• Exercise brief: Copy the lines of the data below, without any change, from the line holding "catalogue / barcode: US 3556073" through the line holding "elevation (m): 3000", inclusive.

• Records provided:
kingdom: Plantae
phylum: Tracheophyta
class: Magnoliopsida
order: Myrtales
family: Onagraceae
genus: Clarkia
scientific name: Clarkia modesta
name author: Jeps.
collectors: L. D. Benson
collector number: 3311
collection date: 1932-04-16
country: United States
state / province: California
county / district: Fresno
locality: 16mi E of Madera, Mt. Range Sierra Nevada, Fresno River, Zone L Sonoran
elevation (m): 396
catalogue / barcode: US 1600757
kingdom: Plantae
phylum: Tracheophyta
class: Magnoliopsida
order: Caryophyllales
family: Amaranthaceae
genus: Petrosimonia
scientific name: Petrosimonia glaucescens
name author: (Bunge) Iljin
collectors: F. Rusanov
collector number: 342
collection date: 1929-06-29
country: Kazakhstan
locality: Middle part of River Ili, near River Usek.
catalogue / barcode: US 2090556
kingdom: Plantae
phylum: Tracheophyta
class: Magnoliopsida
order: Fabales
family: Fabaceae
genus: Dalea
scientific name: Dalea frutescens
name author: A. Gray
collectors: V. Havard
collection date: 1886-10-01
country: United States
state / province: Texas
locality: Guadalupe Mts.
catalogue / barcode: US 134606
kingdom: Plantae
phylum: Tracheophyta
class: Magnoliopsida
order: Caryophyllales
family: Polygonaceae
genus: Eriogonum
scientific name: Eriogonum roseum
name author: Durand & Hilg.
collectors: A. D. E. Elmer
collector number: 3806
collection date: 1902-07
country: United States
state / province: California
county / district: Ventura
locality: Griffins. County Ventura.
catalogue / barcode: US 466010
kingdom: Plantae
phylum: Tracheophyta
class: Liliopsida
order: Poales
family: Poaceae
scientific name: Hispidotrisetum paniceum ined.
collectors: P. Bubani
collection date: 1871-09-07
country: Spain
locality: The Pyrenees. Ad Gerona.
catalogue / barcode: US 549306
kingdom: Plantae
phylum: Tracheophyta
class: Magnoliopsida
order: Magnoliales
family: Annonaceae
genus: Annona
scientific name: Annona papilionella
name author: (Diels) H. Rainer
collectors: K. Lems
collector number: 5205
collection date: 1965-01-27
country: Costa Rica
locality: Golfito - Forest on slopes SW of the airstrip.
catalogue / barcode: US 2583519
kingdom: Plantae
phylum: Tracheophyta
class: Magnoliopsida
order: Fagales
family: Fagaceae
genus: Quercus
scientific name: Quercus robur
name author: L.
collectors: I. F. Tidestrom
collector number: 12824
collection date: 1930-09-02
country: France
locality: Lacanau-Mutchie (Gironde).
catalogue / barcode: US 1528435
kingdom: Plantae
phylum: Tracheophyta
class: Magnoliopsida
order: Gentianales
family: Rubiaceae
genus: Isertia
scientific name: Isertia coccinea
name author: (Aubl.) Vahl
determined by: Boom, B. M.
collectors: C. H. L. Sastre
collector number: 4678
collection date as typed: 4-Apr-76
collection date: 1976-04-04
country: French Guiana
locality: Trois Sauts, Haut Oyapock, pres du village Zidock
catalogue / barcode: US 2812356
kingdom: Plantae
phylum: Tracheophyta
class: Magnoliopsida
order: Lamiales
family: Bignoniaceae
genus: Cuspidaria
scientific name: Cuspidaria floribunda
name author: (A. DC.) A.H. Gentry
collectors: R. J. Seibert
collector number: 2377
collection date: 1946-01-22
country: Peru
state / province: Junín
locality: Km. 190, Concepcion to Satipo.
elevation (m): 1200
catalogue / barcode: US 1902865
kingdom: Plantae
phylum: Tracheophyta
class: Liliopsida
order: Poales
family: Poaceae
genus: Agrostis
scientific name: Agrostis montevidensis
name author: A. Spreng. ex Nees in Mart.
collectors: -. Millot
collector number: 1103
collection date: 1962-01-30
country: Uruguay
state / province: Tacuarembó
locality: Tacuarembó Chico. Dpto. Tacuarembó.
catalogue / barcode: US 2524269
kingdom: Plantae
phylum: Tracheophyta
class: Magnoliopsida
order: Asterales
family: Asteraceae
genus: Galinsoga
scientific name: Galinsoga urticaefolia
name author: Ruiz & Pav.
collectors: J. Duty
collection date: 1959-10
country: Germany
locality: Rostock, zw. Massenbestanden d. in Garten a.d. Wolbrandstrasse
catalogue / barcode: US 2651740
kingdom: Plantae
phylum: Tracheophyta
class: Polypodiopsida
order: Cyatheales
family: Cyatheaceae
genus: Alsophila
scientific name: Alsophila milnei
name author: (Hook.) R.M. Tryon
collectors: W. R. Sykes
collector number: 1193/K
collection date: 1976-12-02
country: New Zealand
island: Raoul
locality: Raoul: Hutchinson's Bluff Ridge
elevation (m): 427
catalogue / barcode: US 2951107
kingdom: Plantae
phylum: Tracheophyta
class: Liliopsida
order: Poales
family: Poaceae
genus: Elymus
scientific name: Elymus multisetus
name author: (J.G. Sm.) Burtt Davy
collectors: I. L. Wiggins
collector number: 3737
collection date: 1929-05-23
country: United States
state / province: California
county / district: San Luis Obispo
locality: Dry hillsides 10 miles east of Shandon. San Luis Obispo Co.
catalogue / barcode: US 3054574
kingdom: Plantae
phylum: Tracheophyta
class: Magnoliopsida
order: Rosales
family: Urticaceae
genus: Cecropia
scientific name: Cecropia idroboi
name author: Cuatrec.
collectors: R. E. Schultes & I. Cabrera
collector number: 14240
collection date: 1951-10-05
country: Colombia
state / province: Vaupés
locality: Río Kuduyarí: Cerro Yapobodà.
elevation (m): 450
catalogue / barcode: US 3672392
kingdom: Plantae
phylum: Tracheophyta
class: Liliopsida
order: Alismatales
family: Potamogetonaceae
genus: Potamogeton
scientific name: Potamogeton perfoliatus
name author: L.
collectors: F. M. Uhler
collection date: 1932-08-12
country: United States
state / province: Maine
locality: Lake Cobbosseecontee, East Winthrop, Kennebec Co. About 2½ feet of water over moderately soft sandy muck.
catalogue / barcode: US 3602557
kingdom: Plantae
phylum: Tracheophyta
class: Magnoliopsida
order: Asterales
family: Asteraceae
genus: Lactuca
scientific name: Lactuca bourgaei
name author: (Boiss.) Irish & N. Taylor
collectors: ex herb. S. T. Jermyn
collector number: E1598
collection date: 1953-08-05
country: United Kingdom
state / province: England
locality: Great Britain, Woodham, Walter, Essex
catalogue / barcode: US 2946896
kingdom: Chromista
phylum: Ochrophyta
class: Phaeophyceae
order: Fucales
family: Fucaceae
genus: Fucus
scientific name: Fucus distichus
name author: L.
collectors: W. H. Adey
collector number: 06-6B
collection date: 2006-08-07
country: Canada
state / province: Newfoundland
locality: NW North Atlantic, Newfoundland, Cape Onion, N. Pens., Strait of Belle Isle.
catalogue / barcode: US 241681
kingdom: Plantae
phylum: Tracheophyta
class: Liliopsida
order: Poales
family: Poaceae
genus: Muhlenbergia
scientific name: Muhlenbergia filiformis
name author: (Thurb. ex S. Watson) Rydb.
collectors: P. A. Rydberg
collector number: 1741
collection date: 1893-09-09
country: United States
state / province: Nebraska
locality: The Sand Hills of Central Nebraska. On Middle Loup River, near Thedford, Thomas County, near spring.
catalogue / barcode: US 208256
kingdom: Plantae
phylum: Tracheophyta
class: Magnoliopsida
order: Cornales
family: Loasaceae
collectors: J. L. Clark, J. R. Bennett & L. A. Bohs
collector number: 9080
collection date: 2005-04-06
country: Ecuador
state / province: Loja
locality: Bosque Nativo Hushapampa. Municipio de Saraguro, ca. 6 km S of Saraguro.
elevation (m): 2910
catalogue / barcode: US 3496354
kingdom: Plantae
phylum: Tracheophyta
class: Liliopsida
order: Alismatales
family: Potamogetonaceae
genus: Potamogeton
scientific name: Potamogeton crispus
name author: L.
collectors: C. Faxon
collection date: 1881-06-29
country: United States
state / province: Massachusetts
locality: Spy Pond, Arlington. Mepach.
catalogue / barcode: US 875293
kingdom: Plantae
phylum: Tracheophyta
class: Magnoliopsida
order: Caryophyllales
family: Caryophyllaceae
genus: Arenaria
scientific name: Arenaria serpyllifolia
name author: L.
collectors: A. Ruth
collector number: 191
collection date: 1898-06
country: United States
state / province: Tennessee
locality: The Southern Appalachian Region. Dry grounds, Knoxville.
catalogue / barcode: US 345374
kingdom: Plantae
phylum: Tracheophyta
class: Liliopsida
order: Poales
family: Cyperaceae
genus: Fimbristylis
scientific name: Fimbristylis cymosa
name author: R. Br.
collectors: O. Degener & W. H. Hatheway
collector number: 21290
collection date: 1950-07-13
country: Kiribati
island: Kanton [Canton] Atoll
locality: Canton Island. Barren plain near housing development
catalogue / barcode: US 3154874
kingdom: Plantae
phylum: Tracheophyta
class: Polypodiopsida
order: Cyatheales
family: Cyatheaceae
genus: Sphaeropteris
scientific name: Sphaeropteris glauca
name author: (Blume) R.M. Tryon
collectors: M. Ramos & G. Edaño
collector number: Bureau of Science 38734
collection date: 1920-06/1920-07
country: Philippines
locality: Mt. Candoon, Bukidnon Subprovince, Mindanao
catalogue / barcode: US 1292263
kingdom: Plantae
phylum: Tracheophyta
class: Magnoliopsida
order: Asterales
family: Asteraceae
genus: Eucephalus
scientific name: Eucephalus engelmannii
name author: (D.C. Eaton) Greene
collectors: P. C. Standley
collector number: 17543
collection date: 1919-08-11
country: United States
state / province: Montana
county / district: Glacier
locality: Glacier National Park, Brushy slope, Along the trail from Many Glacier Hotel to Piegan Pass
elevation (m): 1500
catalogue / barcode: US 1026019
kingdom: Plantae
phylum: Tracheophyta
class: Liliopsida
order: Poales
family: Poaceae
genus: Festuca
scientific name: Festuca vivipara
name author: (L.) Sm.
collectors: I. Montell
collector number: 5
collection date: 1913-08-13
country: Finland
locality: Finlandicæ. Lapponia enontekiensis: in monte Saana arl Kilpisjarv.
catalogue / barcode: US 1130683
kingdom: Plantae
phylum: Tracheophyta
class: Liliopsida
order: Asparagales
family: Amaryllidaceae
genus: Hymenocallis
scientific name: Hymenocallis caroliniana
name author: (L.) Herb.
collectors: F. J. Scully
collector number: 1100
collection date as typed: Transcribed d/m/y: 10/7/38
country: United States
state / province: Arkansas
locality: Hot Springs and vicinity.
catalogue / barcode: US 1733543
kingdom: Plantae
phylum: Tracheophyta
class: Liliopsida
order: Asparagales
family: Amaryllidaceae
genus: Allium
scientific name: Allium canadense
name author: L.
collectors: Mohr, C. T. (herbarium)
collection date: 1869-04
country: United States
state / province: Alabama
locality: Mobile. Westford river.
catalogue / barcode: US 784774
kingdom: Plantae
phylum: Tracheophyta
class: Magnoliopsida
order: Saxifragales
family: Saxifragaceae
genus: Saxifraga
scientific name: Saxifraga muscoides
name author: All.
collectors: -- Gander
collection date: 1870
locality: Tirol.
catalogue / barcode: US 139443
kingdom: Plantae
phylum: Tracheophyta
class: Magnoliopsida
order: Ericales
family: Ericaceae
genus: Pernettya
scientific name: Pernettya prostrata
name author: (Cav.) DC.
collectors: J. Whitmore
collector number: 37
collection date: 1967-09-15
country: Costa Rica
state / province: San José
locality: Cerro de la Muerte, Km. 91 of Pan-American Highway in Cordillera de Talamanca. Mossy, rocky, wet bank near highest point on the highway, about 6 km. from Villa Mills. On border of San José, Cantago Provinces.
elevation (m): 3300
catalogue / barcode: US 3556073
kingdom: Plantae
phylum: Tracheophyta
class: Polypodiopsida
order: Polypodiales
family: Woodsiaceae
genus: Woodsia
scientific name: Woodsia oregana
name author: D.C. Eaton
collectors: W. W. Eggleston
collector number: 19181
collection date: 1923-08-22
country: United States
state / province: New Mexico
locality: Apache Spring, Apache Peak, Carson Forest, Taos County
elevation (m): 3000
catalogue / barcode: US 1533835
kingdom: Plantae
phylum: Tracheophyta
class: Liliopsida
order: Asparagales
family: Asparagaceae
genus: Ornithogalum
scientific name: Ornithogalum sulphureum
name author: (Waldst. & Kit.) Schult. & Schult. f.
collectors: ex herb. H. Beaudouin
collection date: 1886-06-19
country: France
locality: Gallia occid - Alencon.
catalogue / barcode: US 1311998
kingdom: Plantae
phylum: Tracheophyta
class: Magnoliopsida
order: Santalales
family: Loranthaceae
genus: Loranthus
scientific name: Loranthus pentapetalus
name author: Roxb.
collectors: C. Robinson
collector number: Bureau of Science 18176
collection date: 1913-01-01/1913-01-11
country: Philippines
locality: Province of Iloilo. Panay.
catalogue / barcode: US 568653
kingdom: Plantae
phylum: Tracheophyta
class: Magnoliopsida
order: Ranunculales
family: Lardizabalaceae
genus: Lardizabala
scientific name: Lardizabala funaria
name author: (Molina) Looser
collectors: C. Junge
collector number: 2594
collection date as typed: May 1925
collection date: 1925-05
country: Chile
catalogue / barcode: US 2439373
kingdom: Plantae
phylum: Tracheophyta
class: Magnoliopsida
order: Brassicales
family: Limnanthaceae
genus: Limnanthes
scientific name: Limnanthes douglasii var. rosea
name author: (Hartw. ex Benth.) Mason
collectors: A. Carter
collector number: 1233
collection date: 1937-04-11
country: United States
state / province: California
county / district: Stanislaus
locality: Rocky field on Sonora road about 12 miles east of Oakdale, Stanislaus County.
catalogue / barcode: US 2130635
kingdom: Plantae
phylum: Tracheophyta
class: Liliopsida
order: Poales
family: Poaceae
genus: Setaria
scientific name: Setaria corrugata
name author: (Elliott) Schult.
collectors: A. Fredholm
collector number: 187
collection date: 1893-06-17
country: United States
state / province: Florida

• Completed exercise:
catalogue / barcode: US 3556073
kingdom: Plantae
phylum: Tracheophyta
class: Polypodiopsida
order: Polypodiales
family: Woodsiaceae
genus: Woodsia
scientific name: Woodsia oregana
name author: D.C. Eaton
collectors: W. W. Eggleston
collector number: 19181
collection date: 1923-08-22
country: United States
state / province: New Mexico
locality: Apache Spring, Apache Peak, Carson Forest, Taos County
elevation (m): 3000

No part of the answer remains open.